Empezaba a irritarme. Sólo me quedaba una solución: salir a la calle, buscar una cabina y telefonearla al piso. Así, ella advertiría al portero. Pero a cada momento me hallaba más furioso, por lo que al fin le di un empujón al hombre. Me asió del brazo.

—¡Quíteme las manos de encima! —grité iracundo—. ¡De lo contrario, le aplasto los sesos!

Apartó rápidamente sus manos, mirando a su alrededor.

—Llame a la señora Powers y comuníquele que subo. Me llamo Homer.

Entré en el ascensor, desde donde me contemplaba el empleado con la boca abierta.

—Sin discusiones, amiguito —le dije—, o empiezo a repartir caricias.

Sin hablar, cerró las puertas y subí al piso vigésimo tercero. Volví a encontrarme en el saloncito de la otra vez.

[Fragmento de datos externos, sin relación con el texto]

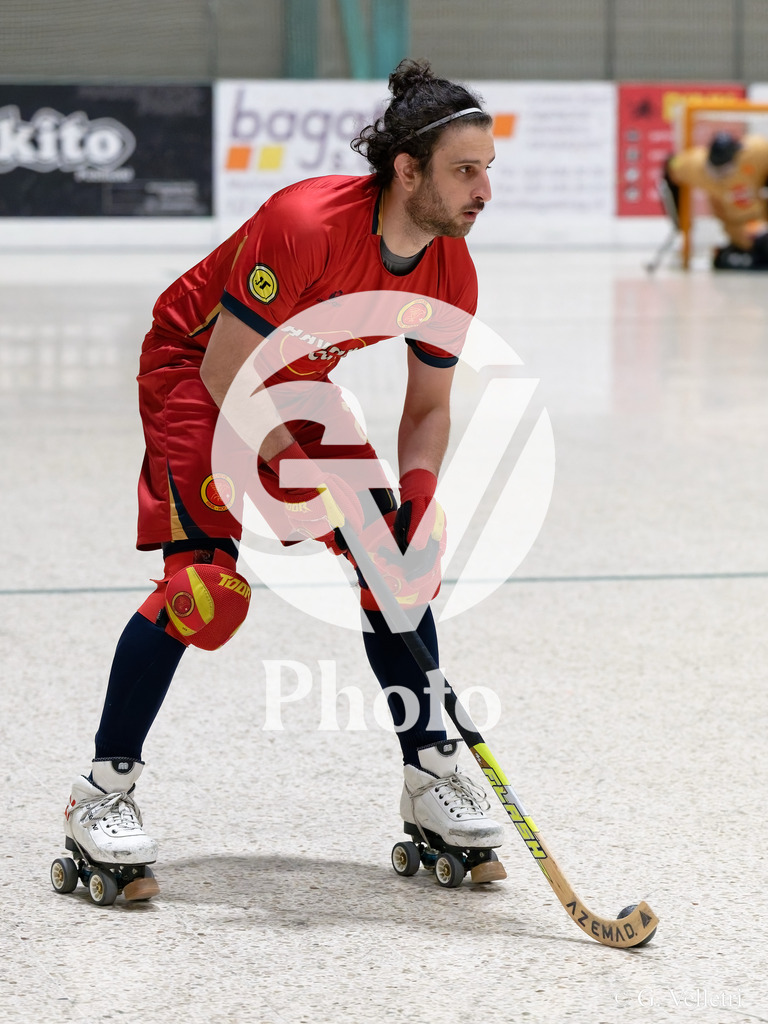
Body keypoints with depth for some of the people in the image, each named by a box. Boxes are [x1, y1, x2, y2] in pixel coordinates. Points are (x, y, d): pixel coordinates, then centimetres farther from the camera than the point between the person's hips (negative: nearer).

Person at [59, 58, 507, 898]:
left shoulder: (451, 273, -13)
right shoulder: (306, 226, -34)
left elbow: (428, 408, 0)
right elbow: (226, 375, -28)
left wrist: (412, 504, -17)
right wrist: (311, 480, -24)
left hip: (301, 388, 7)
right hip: (194, 369, -7)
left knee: (398, 556, -3)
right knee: (205, 581, -21)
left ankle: (428, 774, 10)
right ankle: (104, 790, -10)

Se cerraron a mi espalda las puertas del ascensor y la cabina descendió a la planta baja. Di una vuelta en torno al surtidor poblado de peces de colores, y fui hacia la puerta para llamar al timbre. De pronto, recordé las instrucciones de Krassy, puse la mano en el picaporte y giró, abriendo la puerta. Entré… y me hallé cara a cara con el mayordomo.

—¿Qué hace usted aquí? —preguntó.

Me quedé estupefacto. Sin aliento. Estaba aún enfurecido con el portero y, de repente, me encontraba delante del mayordomo dentro del piso.

Sin meditar, le contesté que no era de su incumbencia, pero antes de poder continuar, oí la voz de Krassy.

—Deje, Robbins, yo solucionaré este asunto.

El llamado Robbins hizo una reverencia y desapareció por una puerta del pasillo.

Krassy, aplicando un dedo sobre los labios, me hizo una señal para que la siguiese. Se dirigió hacia una puerta alta rematada por un arco, que daba a un salón grandioso, muy elevado de techo. Había que descender tres peldaños para entrar en la estancia, que estaba en la penumbra. Los cortinajes de los ventanales se hallaban medio corridos. A un lado del salón había una chimenea monumental… lo suficientemente grande como para asar un buey.

Krassy iba vestida de calle, con un lindo sombrerito y guantes negros. En la mano llevaba un bolso grande.

—¿Qué pasa, querida? —preguntó una voz masculina.

Sobresaltado, observé de pronto que delante de la chimenea había un hombre sentado, hundido en un sillón, por lo que no lo había divisado en el primer instante. Estaba de espaldas a nosotros y sólo conseguí distinguir sus blancos cabellos, que sobresalían por encima del sillón.

—Nada, Howard —repuso Krassy, avanzando hacia él lentamente.

El individuo sentado allí era Howard Monroe Powers.

No volvió la cabeza y Krassy se le aproximó por detrás… en tanto hablaba para calmarlo. Yo estaba helado por el asombro, de pie, algo alejado ya de la puerta.

—¿Es otra vez ese Homer? —insistió el banquero.

—No te preocupes, Howard —murmuró suavemente Krassy—. Ya me encargaré yo de…

Se hallaba ya directamente a espaldas del anciano y le acariciaba la cabeza. Rápidamente, retiró la mano y abrió el bolso retrocediendo un paso.

Con un movimiento silencioso, sacó del bolso un revólver y lo apuntó hacia la cabeza del viejo. Luego, oprimió el gatillo.

¡Sonó una detonación!

Una parte del cráneo de Powers pareció volar por el aire.